En este sentido, las prácticas
sociales que se desarrollan en los barrios marginales, las bandas, las
pandillas, etc. generan una cultura específica con una identidad propia. Es
cierto que pueden desarrollar prácticas que ponen en jaque la organización
social “macro” del contexto social más amplio en el que quedan comprendidas,
como la ciudad o el estado, pero reconocerlos como agentes culturales que
inciden directamente en la propia conformación de su entorno social “micro”,
redituaría mucho más en la búsqueda de soluciones a problemas conjuntos que
seguir considerándolos mecánicamente como organismos patógenos en un organismo
sano que considera que para “curarse” debe eliminarlos.
[1] Louis Duch, Un extraño en nuestra casa, Herder,
Barcelona, 2007, pp. 21-22.
[2] Ididem, p. 19.
[3] La referencia que retoma
Dutch de Ruggieri se refiere a: G. Ruggieri, “Gott-ein Fremder in der Kirche?”,
en P. Hünermann (ed.), Gott-ein Fremder
in unserent Haus?
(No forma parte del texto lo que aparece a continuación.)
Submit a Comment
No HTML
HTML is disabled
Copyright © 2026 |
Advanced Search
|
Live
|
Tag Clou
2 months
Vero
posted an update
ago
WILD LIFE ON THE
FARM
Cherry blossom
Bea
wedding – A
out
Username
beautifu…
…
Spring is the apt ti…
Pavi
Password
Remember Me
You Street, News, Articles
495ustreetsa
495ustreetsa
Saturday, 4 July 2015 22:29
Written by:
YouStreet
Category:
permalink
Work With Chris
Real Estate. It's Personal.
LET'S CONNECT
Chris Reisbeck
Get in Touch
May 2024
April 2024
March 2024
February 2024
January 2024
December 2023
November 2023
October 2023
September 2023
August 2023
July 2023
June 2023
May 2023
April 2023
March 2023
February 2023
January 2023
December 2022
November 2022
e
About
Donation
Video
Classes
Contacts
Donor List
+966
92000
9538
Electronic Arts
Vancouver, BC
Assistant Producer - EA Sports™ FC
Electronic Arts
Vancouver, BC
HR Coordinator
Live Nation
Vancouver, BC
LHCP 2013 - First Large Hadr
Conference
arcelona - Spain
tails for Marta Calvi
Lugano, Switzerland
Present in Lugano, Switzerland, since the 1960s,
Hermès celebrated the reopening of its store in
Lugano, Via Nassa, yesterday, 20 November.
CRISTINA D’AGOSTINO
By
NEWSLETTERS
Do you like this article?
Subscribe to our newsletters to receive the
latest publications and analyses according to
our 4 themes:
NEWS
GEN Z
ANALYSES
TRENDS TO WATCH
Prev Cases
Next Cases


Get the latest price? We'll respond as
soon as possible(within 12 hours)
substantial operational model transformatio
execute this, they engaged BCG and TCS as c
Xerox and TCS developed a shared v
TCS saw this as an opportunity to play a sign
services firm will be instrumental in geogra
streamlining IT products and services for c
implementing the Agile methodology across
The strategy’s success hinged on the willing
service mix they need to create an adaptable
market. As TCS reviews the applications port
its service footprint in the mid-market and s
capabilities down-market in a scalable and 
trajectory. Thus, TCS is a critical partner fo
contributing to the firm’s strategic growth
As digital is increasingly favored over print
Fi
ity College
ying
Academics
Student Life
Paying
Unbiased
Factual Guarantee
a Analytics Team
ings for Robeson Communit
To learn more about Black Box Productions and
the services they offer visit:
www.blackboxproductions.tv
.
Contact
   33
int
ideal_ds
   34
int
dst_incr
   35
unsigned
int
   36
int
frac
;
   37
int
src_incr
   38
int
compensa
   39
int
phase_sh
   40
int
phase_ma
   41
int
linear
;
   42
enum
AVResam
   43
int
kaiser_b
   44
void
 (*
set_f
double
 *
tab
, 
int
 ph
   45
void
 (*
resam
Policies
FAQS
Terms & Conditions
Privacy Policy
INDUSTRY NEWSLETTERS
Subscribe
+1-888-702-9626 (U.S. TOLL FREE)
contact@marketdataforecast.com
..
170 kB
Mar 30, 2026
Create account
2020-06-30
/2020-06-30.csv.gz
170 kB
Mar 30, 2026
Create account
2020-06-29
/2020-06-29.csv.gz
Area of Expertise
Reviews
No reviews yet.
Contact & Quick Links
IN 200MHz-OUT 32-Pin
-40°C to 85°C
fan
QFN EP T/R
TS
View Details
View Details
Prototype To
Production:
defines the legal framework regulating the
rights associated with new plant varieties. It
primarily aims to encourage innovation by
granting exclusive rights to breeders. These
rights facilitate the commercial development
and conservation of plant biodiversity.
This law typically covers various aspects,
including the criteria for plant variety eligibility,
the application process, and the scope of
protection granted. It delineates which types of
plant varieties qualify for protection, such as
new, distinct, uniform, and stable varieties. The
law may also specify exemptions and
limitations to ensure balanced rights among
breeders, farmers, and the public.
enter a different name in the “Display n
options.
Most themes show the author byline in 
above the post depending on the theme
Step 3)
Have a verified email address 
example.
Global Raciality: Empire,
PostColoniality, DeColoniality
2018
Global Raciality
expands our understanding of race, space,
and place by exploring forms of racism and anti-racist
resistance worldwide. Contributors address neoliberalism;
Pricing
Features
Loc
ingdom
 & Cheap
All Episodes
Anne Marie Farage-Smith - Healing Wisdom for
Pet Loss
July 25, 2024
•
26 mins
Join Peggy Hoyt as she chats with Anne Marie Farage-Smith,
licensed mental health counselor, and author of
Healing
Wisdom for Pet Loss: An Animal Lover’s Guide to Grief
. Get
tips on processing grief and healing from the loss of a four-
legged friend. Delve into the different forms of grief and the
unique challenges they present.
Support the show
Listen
Die Zukunft des Glaubensin Europa,
Friburgo-Basilea-Viena, Herder, 1996, pp. 149-170. El párrafo aquí referido se
encuentra específicamente en la p. 152.
[4] José
Carlos Aguado y María Ana Portal, Identidad, ideología y ritual, UAM,
México 1992, p. 46.
[5] Gilberto Giménez, “Cambios de identidad y cambios de profesión
religiosa”, en: Gillermo Bonfil Batalla (coordinador), Nuevas identidades
culturales en México, CNCA, México, 1993, p. 72.
[6]
Félix Báez Báez-Jorge, Entre los naguales y los santos, Universidad
Veracruzana, Xalapa, 1998, p. 85.
[7] Eric Wolf, Europa y la Gente sin
Historia, México, FCE, 1987.
[8] José Antonio Pérez Tapias, Filosofía
y crítica de la cultura, Madrid, Trotta, 1995, p. 20.